Lawmakers view the lame session as their best chance yet to pass the SAFE Banking Act, a bipartisan measure that would give cannabis companies easier access to banking and loans.

  • Rep. Ed Perlmutter (D-Colo.), who first introduced the bill in 2019, told The Hill this week that there’s been “a lot of activity” around the legislation, that he said some senators have called it “SAFE Banking Plus.” amid ongoing negotiations.
  • The bill – which would be a boon for cash-only dispensaries that are plagued by theft and exorbitant bank charges – has already passed the House six times in recent years. But he has stalled in the Senate amid concerns from leading Democrats who have said he is not doing enough to support communities disproportionately affected by national drug laws.

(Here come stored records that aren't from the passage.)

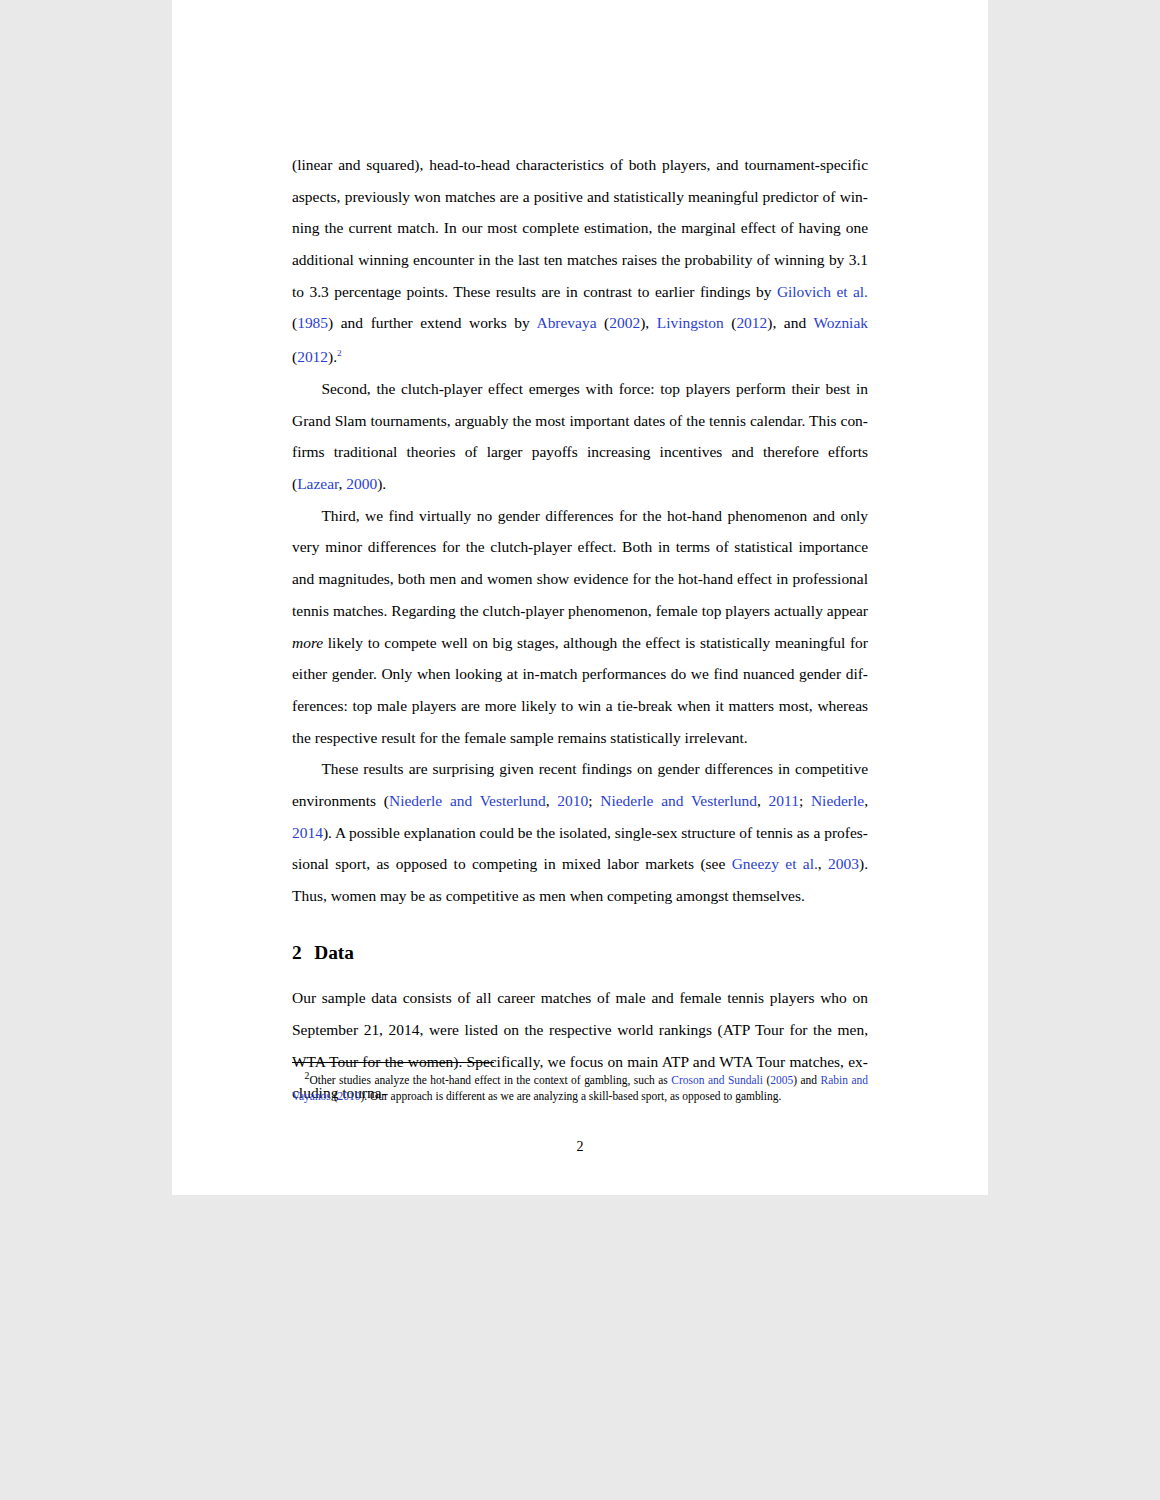(linear and squared), head-to-head characteristics of both players, and tournament-specific aspects, previously won matches are a positive and statistically meaningful predictor of winning the current match. In our most complete estimation, the marginal effect of having one additional winning encounter in the last ten matches raises the probability of winning by 3.1 to 3.3 percentage points. These results are in contrast to earlier findings by Gilovich et al. (1985) and further extend works by Abrevaya (2002), Livingston (2012), and Wozniak (2012).2
Second, the clutch-player effect emerges with force: top players perform their best in Grand Slam tournaments, arguably the most important dates of the tennis calendar. This confirms traditional theories of larger payoffs increasing incentives and therefore efforts (Lazear, 2000).
Third, we find virtually no gender differences for the hot-hand phenomenon and only very minor differences for the clutch-player effect. Both in terms of statistical importance and magnitudes, both men and women show evidence for the hot-hand effect in professional tennis matches. Regarding the clutch-player phenomenon, female top players actually appear more likely to compete well on big stages, although the effect is statistically meaningful for either gender. Only when looking at in-match performances do we find nuanced gender differences: top male players are more likely to win a tie-break when it matters most, whereas the respective result for the female sample remains statistically irrelevant.
These results are surprising given recent findings on gender differences in competitive environments (Niederle and Vesterlund, 2010; Niederle and Vesterlund, 2011; Niederle, 2014). A possible explanation could be the isolated, single-sex structure of tennis as a professional sport, as opposed to competing in mixed labor markets (see Gneezy et al., 2003). Thus, women may be as competitive as men when competing amongst themselves.
2 Data
Our sample data consists of all career matches of male and female tennis players who on September 21, 2014, were listed on the respective world rankings (ATP Tour for the men, WTA Tour for the women). Specifically, we focus on main ATP and WTA Tour matches, excluding tourna-
2Other studies analyze the hot-hand effect in the context of gambling, such as Croson and Sundali (2005) and Rabin and Vayanos (2010). Our approach is different as we are analyzing a skill-based sport, as opposed to gambling.
2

Karl and Aris dig deeper into that here.

COURT BATTLES

Supreme Court urged to suspend Biden’s student loan forgiveness plan

A group of Wisconsin taxpayers on Wednesday asked the Supreme Court to block the Biden administration’s student loan forgiveness program while an appeal unfolds in a lower court.

The emergency request, filed with Judge Amy Coney Barrett, who handles emergency cases arising from Wisconsin, comes shortly after the administration began accepting applications for the program.

  • The challengers, the Brown County Taxpayers Association, urged the court to rule that the president’s national debt cancellation plan illegally encroaches on Congress’s exclusive spending power.
  • In their filing Wednesday, the challengers urged the Supreme Court to find that Biden’s debt cancellation policy would have major political and economic consequences, despite clear authorization from Congress – violating what the court dubbed the “Major Issues Doctrine”.

John Kruzel of The Hill breaks it down here.

Good to know

The IRS on Tuesday announced rule adjustments to account for inflation for the
Tax year 2023, including changes in tax brackets and standard deduction.

The IRS releases inflation adjustments every year, but this year’s announcement comes amid heightened economic concerns about high inflation and a potential recession.

Here’s what else we’ve got our eyes on:

  • The Treasury Department on Wednesday sanctioned a Russian national and two of his companies for allegedly transferring sensitive US-based military technology to Russia.
  • A political advocacy group created to support President Biden’s agenda released an ad on Wednesday touting the administration’s student loan relief program.
  • Speaker Nancy Pelosi (D-California) said in a new interview that Democrats need a better message on inflation, which was a priority for voters ahead of next month’s midterm elections.

That’s all for today. Thanks for reading and check out The Hill’s Finances page for the latest news and coverage. Well see you tomorrow.